What data mining software to buy?

This post (http://www.dmreview.com/issues/2007_46/10001040-1.html?portal=analytics) is an interesting example of the assessment of analytics software. The key paragraph is the conclusion where Mr. Raab states
Instead of a horserace between product features, this approach puts the focus where it should be: on value to your business. It recognizes that the value of a new tool depends on the other tools already available, and it forces evaluation teams to explicitly study the impact of different tools on different users. By creating a clearer picture of how each new tool will impact the way work actually gets done within the company, it leads to more realistic product assessments and ultimately to more productive selection choices.


I couldn't agree more. For the past 10 years, since the Elder and Abbott review of data mining software presented at KDD-98 (on my web site) I've tried to think of ways to summarize data mining software. The obvious way is by features, such as which algorithms a product has. The usability of a tool is another characteristic to add, as John, Philip Matkovsky and I wrote about in "An Evaluation of High-End Data Mining Tools for Fraud Detection". I've also described the different packages by the kind of interface (wizard, menu-driven, block-diagram, command line, etc.).

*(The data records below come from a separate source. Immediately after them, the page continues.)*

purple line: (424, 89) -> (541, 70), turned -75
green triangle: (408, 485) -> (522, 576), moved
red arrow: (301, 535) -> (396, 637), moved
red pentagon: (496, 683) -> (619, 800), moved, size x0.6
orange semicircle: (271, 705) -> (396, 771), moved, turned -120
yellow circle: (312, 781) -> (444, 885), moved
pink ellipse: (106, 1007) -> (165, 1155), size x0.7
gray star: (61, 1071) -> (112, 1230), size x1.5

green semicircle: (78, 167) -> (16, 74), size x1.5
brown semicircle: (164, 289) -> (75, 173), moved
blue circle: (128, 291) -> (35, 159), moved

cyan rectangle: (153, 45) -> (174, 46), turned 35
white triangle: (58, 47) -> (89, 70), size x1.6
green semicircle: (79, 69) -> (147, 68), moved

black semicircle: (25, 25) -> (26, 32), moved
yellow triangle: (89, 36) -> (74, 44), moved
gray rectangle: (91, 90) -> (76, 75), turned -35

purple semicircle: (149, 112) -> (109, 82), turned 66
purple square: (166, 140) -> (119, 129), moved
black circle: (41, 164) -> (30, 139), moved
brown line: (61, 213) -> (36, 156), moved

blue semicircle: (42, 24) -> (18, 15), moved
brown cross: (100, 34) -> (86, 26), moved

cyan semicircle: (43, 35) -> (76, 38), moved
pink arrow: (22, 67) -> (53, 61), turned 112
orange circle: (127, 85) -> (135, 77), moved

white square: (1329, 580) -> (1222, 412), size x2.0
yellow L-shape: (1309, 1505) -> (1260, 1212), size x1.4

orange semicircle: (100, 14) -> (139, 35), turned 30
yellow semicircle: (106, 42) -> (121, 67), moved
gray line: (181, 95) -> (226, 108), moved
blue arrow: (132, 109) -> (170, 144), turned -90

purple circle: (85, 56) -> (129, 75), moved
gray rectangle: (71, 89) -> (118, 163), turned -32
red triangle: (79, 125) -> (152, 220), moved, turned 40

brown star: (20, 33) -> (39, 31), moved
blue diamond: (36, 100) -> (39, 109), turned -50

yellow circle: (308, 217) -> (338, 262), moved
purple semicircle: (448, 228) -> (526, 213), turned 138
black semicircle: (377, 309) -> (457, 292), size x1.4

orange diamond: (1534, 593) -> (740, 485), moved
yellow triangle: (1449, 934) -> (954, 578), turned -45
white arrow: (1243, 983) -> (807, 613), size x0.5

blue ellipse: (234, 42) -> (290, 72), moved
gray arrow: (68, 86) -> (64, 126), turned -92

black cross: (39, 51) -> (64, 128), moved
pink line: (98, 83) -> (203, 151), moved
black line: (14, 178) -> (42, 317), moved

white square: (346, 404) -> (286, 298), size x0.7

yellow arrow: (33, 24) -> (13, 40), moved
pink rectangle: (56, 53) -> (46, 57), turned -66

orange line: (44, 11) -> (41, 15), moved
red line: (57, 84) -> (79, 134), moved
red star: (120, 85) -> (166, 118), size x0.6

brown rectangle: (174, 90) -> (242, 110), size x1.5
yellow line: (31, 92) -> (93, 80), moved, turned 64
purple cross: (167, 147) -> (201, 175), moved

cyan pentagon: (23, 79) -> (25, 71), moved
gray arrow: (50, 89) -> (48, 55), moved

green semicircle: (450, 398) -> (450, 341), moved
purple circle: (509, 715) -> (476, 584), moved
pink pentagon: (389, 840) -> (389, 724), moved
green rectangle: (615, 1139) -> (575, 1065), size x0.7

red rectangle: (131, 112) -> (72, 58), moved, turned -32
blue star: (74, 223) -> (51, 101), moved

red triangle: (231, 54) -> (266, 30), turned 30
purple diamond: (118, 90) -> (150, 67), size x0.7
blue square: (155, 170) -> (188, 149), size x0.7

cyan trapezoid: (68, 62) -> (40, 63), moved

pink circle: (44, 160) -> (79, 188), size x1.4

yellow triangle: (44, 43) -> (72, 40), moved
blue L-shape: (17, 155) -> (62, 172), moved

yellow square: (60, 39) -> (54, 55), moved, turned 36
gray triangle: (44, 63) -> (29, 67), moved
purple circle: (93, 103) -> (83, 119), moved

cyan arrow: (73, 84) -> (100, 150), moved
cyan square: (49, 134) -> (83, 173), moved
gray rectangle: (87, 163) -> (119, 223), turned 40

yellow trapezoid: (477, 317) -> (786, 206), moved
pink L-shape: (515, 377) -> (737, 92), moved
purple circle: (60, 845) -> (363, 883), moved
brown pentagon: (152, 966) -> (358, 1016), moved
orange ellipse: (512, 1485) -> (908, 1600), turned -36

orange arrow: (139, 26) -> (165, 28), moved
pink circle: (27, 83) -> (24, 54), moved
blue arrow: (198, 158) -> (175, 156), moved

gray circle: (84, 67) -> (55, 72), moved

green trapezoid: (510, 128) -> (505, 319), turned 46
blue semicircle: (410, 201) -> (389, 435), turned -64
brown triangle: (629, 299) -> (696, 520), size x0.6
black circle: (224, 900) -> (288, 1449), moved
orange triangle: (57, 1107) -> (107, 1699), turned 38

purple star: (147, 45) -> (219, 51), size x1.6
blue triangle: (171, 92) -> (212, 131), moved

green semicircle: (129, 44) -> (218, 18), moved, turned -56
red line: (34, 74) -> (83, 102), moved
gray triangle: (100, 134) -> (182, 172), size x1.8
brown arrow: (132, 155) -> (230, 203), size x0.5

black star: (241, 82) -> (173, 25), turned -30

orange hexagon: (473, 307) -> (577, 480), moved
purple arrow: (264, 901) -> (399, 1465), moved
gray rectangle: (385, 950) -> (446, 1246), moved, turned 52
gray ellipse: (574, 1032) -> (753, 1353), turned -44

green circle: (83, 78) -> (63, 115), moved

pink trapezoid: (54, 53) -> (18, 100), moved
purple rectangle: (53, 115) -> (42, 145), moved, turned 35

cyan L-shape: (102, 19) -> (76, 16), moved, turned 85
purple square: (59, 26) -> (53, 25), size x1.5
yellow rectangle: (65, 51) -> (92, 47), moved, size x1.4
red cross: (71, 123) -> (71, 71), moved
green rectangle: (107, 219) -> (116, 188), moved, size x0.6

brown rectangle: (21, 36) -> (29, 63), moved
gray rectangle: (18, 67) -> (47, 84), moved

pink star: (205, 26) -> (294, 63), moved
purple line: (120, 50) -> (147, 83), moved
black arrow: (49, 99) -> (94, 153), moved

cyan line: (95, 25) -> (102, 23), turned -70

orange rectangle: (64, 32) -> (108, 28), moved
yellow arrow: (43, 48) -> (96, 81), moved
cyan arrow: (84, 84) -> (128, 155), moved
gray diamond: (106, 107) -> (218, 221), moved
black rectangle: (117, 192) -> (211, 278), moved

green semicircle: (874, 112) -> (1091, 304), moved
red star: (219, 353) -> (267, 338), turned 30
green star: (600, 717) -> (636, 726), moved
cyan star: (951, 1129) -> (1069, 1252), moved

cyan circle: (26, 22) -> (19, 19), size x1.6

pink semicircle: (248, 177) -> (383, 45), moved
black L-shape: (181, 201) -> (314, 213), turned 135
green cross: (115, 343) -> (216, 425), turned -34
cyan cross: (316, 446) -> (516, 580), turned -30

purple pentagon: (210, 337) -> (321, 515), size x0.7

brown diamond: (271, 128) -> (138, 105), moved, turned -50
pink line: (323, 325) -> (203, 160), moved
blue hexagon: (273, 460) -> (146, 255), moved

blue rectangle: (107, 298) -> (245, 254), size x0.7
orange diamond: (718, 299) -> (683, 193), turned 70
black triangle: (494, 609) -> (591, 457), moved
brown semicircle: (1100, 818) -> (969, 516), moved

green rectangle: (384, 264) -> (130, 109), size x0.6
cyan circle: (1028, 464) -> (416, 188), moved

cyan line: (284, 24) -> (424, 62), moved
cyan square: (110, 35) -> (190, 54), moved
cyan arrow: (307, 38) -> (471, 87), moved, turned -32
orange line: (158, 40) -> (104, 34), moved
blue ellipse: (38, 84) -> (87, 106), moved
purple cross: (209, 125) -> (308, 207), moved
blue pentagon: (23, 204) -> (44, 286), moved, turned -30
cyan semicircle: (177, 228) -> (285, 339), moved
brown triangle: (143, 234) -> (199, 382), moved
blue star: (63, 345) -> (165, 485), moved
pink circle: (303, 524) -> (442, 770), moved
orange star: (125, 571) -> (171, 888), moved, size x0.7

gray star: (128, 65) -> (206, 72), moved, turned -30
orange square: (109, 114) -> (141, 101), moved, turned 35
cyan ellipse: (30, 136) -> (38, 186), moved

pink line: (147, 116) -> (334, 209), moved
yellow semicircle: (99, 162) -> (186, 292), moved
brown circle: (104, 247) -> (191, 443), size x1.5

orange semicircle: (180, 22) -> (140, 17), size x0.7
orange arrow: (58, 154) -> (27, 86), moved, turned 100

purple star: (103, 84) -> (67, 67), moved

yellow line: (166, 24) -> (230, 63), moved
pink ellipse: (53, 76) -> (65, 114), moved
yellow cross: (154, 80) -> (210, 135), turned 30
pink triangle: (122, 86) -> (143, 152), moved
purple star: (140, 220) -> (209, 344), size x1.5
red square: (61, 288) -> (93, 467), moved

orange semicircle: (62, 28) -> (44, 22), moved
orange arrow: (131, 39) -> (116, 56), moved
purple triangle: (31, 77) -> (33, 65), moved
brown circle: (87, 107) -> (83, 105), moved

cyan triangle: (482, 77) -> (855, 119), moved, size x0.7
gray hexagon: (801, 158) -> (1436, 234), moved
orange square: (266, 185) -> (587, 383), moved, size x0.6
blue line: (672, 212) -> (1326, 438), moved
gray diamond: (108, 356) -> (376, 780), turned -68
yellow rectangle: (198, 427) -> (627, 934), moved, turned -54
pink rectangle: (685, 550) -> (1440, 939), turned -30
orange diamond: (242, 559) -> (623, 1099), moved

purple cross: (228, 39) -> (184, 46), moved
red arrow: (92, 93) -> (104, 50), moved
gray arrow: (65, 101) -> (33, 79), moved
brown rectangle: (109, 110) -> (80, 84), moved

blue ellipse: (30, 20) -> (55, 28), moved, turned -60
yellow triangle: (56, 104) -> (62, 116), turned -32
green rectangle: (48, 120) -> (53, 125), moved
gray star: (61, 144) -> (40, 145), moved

It's not easy to provide a summary in this multi-dimensional view of data mining tools. Sounds like an opportunity for predictive modeling!

2 comments:

Will Dwinnell said...

This is an interesting question, and it reminds me of the endless analysis and discussion (at fracas) that attend the selection of programming languages. One thing I've noticed is that many opinions (especially but not exclusively those of vendors) center on features.

I've noticed, though, that one feature which has a very real impact on tool selection (whether data mining tools or programming tools) is cost. Many of the convenient tables assembled by analysts, consultants, journals and the like will often neglect the issue of how much the darned thing costs. Yet, many people (data miners or programmers) are faced very real budget limitations. I suppose the one nice thing about price is that it is a simple either/or affair: either your budget can accommodate the proce or it can't.

Another issue, which can be extremely difficult to assess without extensive use of the actual tool is: convenience. Ultimately, what the consumer would like to know is: end-to-end, how much time and energy will the typical project take, if I use this tool. This isn't simply a question of whether certain user-interface check boxes have been filled. Some tools have weak interfaces which seem to get int he way as much as the help.

Datalligence said...

for many managers, especially CFOs the first & most important thing is cost. and sadly this comes in the way of biased-free evaluation of the DM software.